Nope. It's the judgment of a U.S. court (via) -- not, mind you, a judgment that was used to criticize the U.S. for doing something which had torture as a "foreseeable consequence", but to argue that Donald Rumsfeld and others were immune from lawsuits because in ordering the torture of prisoners Rumsfeld was just doing his job. (But torture's illegal, you say? No problem -- "Criminal conduct is not per se outside the scope of employment.")

And that's not all. The court also dismissed the complaints of religious discrimination by the prisoners (who are UK citizens freed in 2004, suing for damages based on their treatment in detention) on the ground that they were not included in the "persons" under the relevant statute -- "effectively ruling that the detainees are not persons at all for purposes of U.S. law" as the plaintiffs' lawyers put it.

Judge Janice Rogers Brown -- a judge widely opposed for being a lunatic conservative -- criticized that part of her colleague's decision, saying that it
leaves us with the unfortunate and quite dubious distinction of being the only court to declare those held at Guantánamo are not ‘person[s].’ This is a most regrettable holding in a case where plaintiffs have alleged high-level U.S. government officials treated them as less than human.
Alleged, yes. How could anyone think that treating these people as less than human was what U.S. officials would do -- after all, they were just cleared on the grounds that the torture of the non-persons was, after all, "foreseeable".
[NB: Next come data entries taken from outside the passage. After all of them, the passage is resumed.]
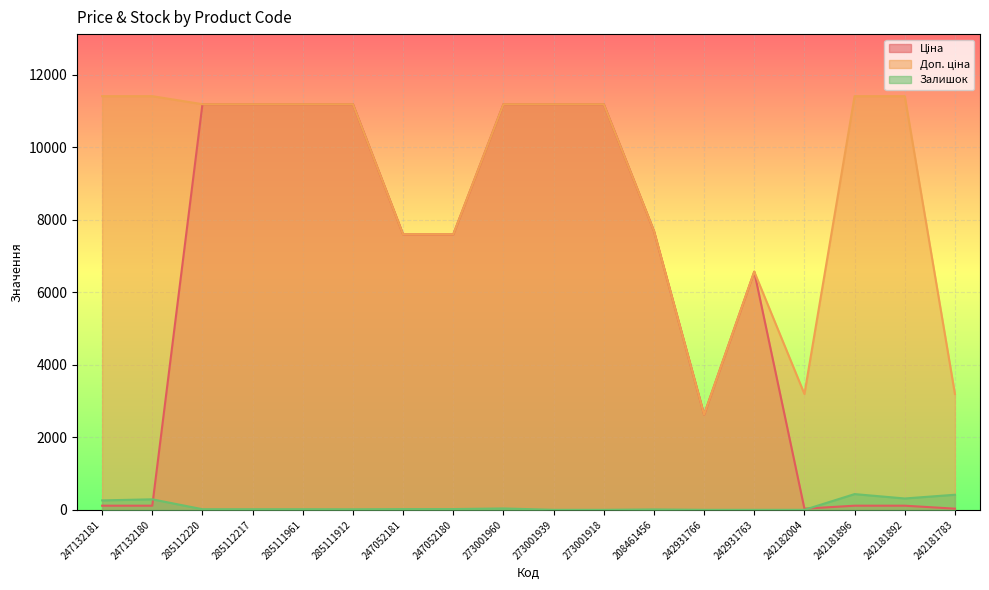

Is it true that Доп. ціна equals 11410.0 at 247132180?

True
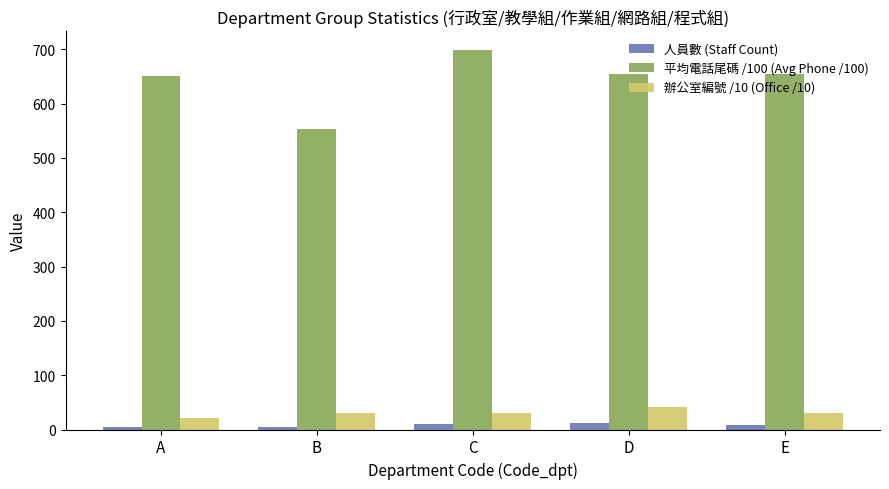

How many distinct data groups are displayed?

3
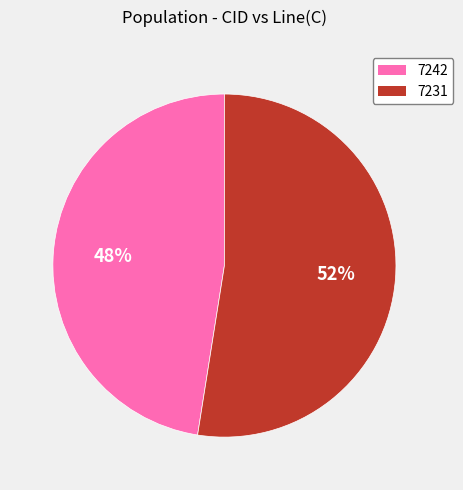

Does 7242 represent more than half of the total?

No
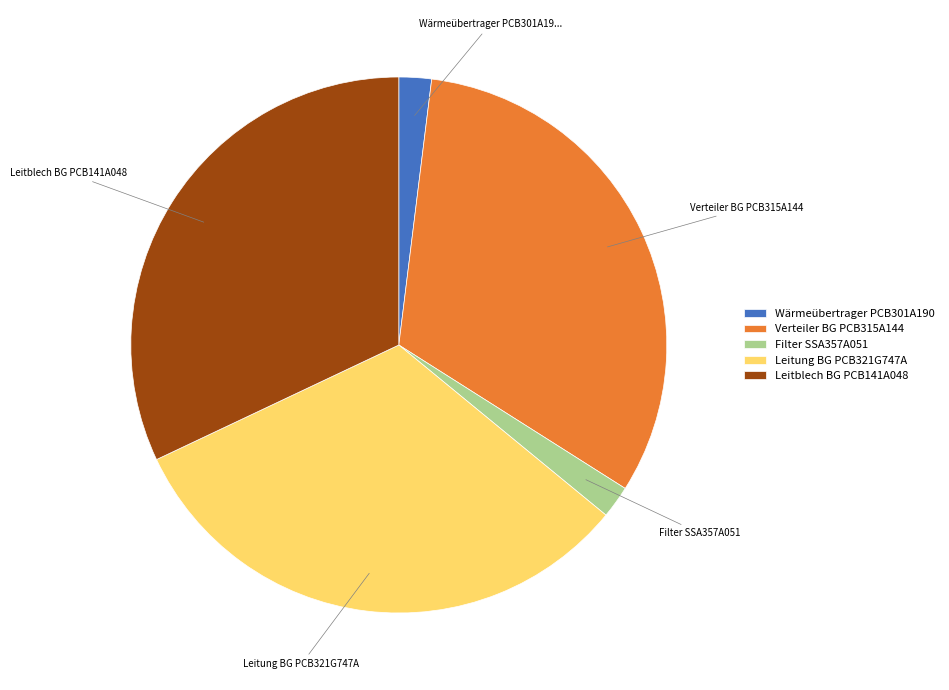

Is there a majority slice in this chart?

No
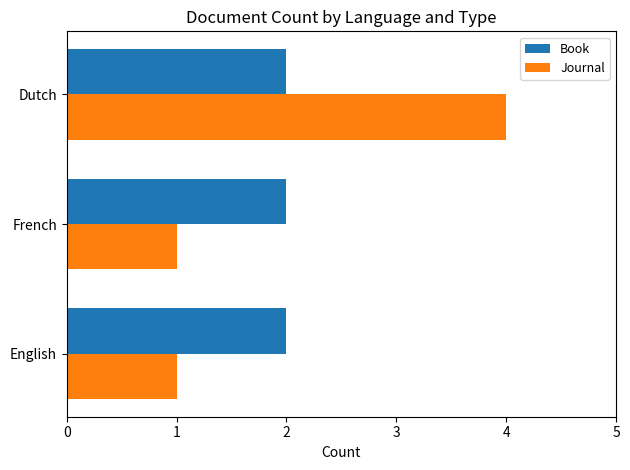

The value of Book at Dutch is 2. True or false?

True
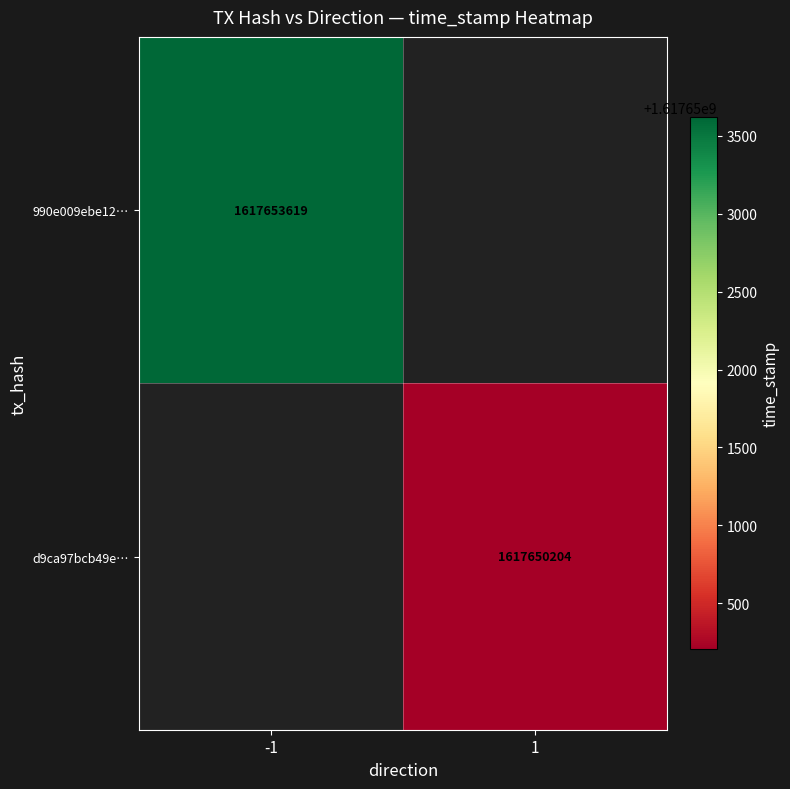

Between 1 and -1, which is larger?

-1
This is an appeals court making the ruling -- but there is no earthly reason why the distinctions between the various branches of our government, and our complex judicial system, should be the concern of non-citizens. This was the U.S. government. So if I were the editor of a newspaper -- particularly a foreign newspaper, perhaps a country where some of our citizens had been kidnapped by the U.S. and held without trial in Guantánamo for years -- I would write the headline:

U.S. DECLARES GUANTANAMO PRISONERS LESS THAN HUMAN
Detainee Torture "Foreseeable" Part of U.S. Official's Job, Court Holds

-- and, God help us, I would be telling nothing more than the simple truth.

Say it loud and say it proud: our government tortures people it considers less than human. Just another feather in an already well-feathered cap for Bush's America.

Update: Scott Horton discusses this decision here. (Via Chris Floyd.)